Japan elections: voters expected to sweep ruling party out of office

Campaigning continued until the last moment ahead of the general election, but there seemed little to stop the electorate ousting the unpopular LDP.

According to a Kyodo News poll released late on Thursday, 35.9 per cent of voters plan to back the opposition Democratic Party of Japan (DJP), up 3.3 per cent from a week ago.The ruling LDP's support had also risen, but they are floundering on 17.9 per cent.

The minor parties will take another 15 per cent or so between them.

While there are a large number of voters who say they have not made up their mind yet, research indicates that most of these are also likely to back the DPJ.

Even a last, desperate move by the the LDP to court the youth vote by enlisting the support of SMAP, a hugely popular boy-band, appears to have failed.

The belated appeal to young voters came in the form of a flier wrapped around editions of the Right-wing Sankei newspaper this week, but the campaign has apparently had little impact as the latest public opinion polls show that the distance between the opposition and the government has widened further.

"SMAP have never been involved in a political campaign before and it is a surprise that they have apparently come to the aid of the LDP as that ship is very clearly sinking," said Steven Reed, a professor of Japanese politics at Chuo University.
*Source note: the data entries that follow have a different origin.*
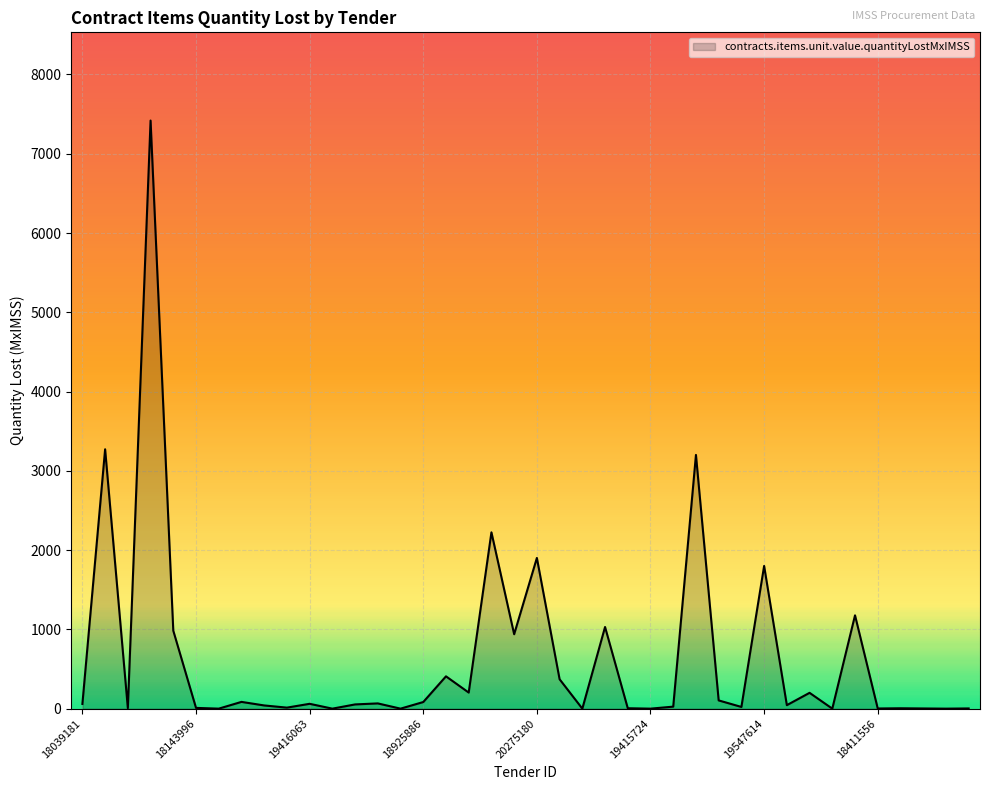

What is the greatest value displayed?

7419.1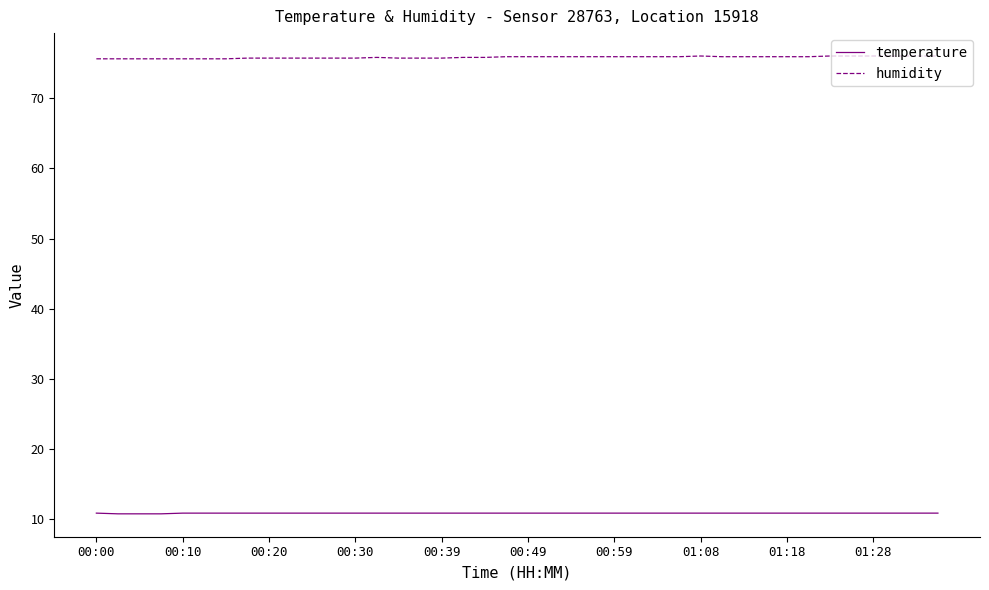

What is the highest value of the temperature series?

10.9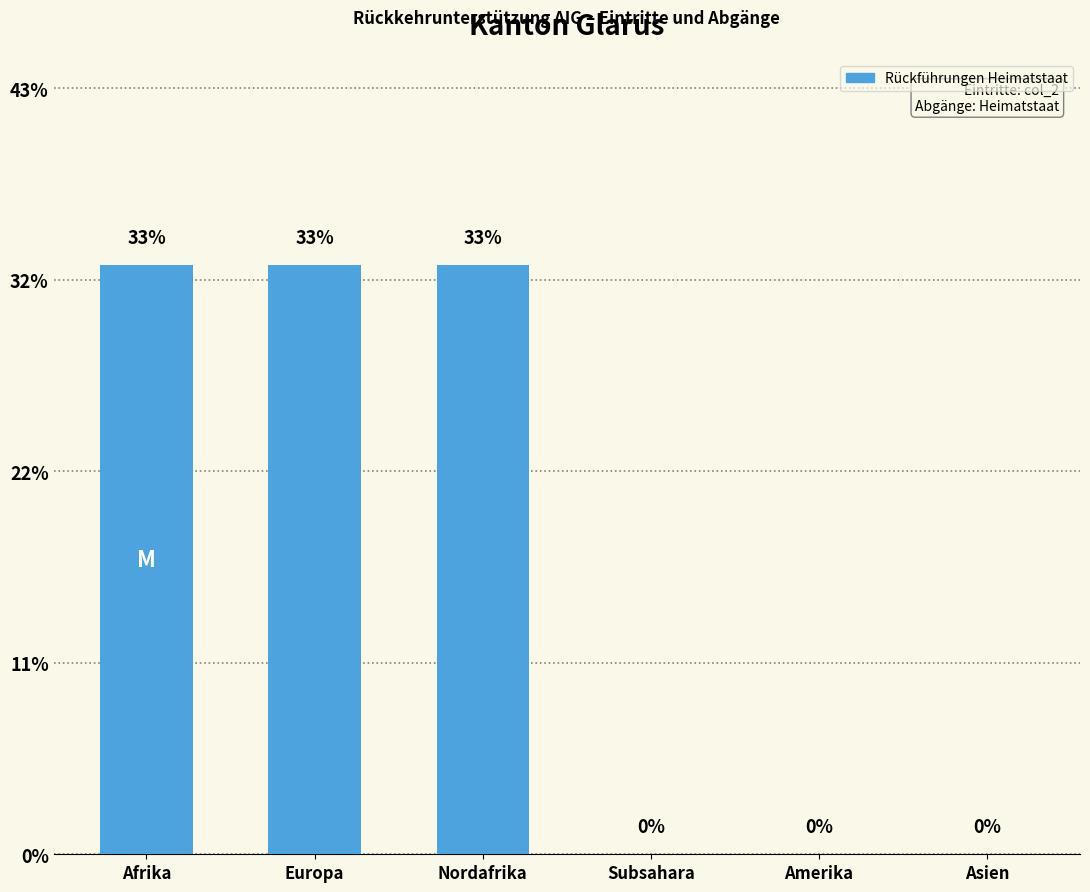

Are the bars horizontal?

No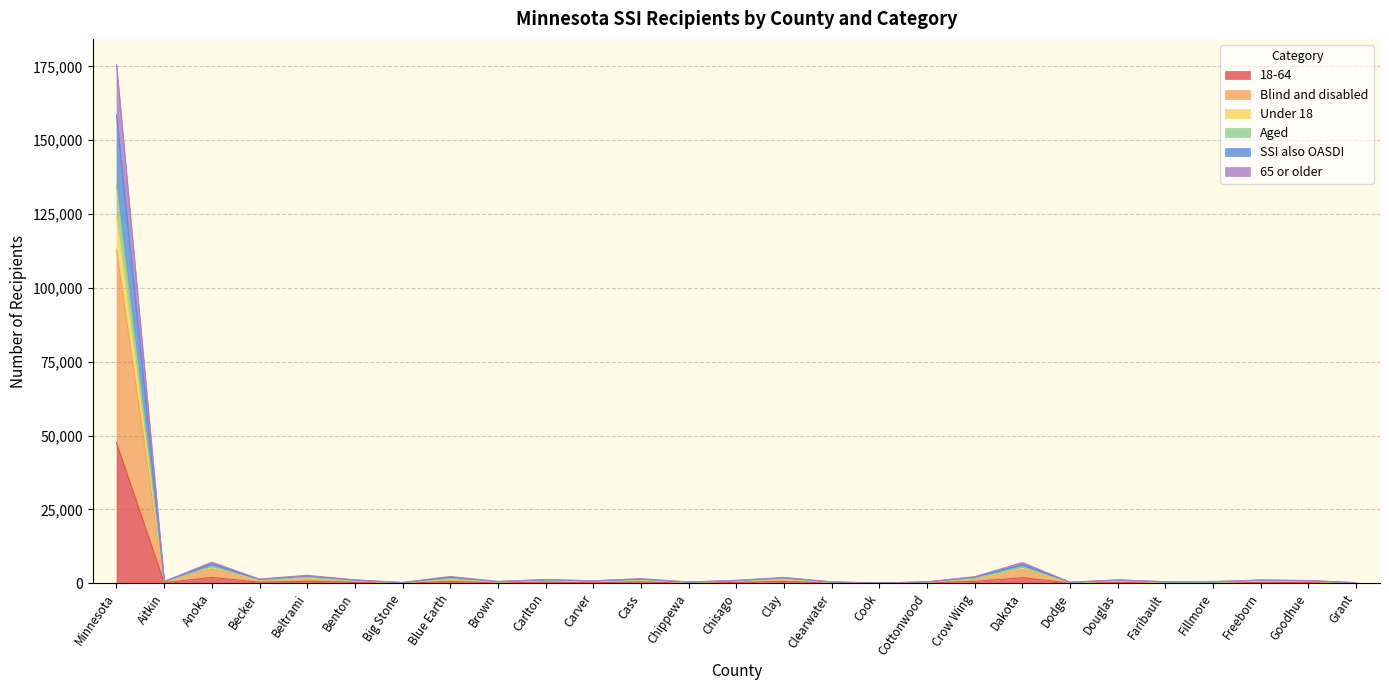

At which category is the sum across all series the highest?

Minnesota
"This is another sign of the desperation in the party," he said, pointing to the negative campaigning that the LDP has been forced to adopt in recent days.

The government led by Taro Aso had portrayed his opponent, Yukio Hatoyama, as being inexperienced and trying to win over voters with promises that will be impossible to keep.

There is some merit in the LDP pointing out that the DPJ is promising to spend big and rapidly fix Japan's problems, but being vague on where the money to achieve that will come from. The voters are, however, too tired of the LDP's own broken promises, controversial economic reforms, and overseeing the financial collapse of the country to pay their protestations much heed.

"When the economy is good, prime ministers are popular. But in difficult times, that popularity fades," SMAP stated in the advert, titled "How to build a happy nation."

"But these are people that we have elected, so let's make some allowances and continue to support them."

It is unclear whether the comments are genuinely those of the five stars of the band, or their agents.

But even a group that has dominated the domestic music scene appears unlikely to be influential enough to reverse the defeat that the LDP is almost certain to suffer on Sunday.